### What to produce
Whenever a picture appears, leave it out while repeating all the other data exactly.

Saved entries:
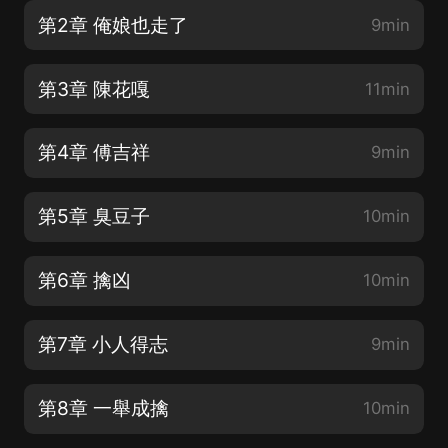
第2章 俺娘也走了
9min
第3章 陳花嘎
11min
第4章 傅吉祥
9min
第5章 臭豆子
10min
第6章 擒凶
10min
第7章 小人得志
9min
第8章 一舉成擒
10min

### Output below
第2章 俺娘也走了
9min
第3章 陳花嘎
11min
第4章 傅吉祥
9min
第5章 臭豆子
10min
第6章 擒凶
10min
第7章 小人得志
9min
第8章 一舉成擒
10min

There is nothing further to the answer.